What you have to do: Keep only the lines of the material below that contain the word "when". Copy those lines.

#### Information

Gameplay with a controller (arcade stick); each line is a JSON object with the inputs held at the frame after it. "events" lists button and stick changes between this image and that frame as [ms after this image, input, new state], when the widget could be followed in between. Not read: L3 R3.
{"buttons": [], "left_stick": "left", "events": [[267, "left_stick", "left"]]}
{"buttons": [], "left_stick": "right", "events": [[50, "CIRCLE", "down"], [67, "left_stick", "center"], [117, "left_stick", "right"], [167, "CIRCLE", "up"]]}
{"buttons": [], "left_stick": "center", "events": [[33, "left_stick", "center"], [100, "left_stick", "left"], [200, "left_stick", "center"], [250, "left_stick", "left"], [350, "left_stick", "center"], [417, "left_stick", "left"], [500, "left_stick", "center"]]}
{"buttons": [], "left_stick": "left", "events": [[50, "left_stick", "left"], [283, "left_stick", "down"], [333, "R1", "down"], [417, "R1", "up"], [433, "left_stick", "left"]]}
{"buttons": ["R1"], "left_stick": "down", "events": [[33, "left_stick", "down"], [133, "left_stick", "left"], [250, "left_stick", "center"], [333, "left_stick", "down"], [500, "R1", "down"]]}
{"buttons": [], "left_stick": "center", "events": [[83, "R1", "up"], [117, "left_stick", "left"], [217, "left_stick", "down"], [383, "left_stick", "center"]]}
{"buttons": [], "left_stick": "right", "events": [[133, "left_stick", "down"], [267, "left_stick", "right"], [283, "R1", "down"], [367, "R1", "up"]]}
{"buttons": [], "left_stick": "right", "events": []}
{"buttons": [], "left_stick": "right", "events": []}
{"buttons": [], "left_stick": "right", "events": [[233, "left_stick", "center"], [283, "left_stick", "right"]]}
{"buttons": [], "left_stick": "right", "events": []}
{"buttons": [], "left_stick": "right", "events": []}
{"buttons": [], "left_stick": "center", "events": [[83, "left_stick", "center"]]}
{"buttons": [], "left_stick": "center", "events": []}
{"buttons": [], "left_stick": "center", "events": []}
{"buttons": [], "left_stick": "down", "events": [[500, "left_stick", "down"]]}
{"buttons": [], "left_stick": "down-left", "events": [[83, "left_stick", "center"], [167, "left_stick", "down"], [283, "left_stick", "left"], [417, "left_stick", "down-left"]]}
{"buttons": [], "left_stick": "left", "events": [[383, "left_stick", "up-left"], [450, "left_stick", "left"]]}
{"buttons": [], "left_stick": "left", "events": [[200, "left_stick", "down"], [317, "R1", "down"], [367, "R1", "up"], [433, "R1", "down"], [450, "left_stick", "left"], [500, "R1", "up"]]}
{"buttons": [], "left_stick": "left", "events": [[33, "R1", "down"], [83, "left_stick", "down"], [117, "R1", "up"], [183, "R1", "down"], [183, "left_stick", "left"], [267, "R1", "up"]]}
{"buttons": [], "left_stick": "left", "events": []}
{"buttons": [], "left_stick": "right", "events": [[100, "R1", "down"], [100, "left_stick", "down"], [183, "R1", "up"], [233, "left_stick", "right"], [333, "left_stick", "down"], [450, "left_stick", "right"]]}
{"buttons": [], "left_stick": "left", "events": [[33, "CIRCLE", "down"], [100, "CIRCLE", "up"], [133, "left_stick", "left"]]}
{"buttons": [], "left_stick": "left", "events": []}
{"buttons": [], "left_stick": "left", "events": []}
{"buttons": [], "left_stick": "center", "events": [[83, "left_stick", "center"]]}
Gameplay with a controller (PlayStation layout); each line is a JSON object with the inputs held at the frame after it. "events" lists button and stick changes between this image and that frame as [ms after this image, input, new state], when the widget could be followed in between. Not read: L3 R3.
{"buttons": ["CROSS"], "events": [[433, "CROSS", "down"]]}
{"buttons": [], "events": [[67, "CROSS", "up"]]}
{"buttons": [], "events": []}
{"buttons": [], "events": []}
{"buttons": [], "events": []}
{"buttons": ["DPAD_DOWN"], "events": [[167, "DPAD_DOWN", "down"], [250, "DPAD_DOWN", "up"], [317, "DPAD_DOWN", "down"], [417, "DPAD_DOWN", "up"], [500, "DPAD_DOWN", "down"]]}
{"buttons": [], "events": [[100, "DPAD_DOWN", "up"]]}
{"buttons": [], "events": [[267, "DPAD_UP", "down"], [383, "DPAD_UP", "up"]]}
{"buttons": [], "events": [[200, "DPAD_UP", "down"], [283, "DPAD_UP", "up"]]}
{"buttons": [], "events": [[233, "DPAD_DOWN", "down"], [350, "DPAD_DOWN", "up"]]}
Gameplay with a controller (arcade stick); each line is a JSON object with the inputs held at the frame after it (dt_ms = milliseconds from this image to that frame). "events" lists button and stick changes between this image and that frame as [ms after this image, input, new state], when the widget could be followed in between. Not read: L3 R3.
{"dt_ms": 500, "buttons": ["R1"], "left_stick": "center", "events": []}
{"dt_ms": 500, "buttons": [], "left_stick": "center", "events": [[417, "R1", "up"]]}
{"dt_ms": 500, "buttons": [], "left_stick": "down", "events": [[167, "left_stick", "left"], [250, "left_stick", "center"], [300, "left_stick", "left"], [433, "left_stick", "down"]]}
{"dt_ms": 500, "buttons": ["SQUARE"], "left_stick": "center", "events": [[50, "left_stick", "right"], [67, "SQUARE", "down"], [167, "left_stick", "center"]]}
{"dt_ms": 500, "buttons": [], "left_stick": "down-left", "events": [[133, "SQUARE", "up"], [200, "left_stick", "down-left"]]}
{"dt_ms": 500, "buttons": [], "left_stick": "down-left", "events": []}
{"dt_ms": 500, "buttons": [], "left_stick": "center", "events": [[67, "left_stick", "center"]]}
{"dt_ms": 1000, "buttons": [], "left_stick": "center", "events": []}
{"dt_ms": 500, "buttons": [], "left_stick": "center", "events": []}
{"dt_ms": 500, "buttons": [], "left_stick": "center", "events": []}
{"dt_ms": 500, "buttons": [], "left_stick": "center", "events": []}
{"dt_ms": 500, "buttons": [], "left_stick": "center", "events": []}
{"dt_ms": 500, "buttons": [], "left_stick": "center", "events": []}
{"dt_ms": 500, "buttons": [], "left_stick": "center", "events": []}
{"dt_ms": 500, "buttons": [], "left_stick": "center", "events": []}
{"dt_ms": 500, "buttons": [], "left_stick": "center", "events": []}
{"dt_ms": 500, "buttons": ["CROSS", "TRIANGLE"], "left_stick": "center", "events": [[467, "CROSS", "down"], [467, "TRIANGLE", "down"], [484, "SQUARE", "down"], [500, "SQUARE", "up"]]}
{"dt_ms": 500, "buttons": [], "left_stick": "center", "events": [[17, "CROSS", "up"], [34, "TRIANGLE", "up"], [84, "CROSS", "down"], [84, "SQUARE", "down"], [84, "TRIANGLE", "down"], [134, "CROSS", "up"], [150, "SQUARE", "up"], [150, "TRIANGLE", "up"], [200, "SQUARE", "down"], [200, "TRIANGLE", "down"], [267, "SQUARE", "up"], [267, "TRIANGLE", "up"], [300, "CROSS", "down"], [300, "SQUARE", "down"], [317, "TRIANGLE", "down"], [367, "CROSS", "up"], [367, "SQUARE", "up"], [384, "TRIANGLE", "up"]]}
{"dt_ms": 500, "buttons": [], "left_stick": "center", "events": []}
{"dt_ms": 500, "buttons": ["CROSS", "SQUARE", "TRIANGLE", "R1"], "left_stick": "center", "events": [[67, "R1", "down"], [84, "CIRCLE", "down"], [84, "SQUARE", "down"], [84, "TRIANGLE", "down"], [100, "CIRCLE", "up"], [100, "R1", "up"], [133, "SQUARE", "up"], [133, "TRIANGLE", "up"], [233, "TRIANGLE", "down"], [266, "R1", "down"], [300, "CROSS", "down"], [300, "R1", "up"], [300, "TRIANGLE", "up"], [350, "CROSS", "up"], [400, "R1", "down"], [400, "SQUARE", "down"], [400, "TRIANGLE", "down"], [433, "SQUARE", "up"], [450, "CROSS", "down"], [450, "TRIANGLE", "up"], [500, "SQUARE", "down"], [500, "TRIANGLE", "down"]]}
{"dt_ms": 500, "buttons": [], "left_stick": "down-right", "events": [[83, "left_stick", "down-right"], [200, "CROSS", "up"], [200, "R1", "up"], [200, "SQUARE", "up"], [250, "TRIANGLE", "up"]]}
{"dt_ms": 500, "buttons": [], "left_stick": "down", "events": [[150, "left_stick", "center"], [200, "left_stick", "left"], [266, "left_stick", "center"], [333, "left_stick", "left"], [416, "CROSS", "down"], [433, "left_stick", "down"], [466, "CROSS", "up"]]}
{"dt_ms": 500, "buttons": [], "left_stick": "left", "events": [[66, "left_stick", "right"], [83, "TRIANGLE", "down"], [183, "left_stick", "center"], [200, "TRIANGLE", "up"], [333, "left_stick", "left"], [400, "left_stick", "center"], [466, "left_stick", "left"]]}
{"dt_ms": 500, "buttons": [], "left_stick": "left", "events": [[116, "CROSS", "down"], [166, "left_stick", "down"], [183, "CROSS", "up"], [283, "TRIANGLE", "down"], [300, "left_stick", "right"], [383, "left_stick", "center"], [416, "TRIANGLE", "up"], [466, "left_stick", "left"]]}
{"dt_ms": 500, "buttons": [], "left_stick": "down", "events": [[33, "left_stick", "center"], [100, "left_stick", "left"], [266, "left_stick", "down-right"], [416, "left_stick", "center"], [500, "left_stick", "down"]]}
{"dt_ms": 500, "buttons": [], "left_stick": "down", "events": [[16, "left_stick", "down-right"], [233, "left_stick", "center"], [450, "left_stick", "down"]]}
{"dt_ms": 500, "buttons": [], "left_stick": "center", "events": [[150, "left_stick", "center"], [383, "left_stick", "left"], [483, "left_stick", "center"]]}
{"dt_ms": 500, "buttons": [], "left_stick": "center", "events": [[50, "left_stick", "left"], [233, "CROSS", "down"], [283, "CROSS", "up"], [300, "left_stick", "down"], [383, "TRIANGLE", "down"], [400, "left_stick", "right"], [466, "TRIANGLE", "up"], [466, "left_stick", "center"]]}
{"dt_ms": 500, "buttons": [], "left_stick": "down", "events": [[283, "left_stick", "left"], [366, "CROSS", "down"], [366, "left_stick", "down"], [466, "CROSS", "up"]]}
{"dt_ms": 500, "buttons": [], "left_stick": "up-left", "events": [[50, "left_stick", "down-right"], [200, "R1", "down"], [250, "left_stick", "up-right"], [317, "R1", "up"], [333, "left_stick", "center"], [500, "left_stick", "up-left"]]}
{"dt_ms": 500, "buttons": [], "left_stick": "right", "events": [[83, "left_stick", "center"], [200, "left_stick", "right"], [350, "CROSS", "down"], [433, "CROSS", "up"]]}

########

Answer section:
Gameplay with a controller (arcade stick); each line is a JSON object with the inputs held at the frame after it. "events" lists button and stick changes between this image and that frame as [ms after this image, input, new state], when the widget could be followed in between. Not read: L3 R3.
Gameplay with a controller (PlayStation layout); each line is a JSON object with the inputs held at the frame after it. "events" lists button and stick changes between this image and that frame as [ms after this image, input, new state], when the widget could be followed in between. Not read: L3 R3.
Gameplay with a controller (arcade stick); each line is a JSON object with the inputs held at the frame after it (dt_ms = milliseconds from this image to that frame). "events" lists button and stick changes between this image and that frame as [ms after this image, input, new state], when the widget could be followed in between. Not read: L3 R3.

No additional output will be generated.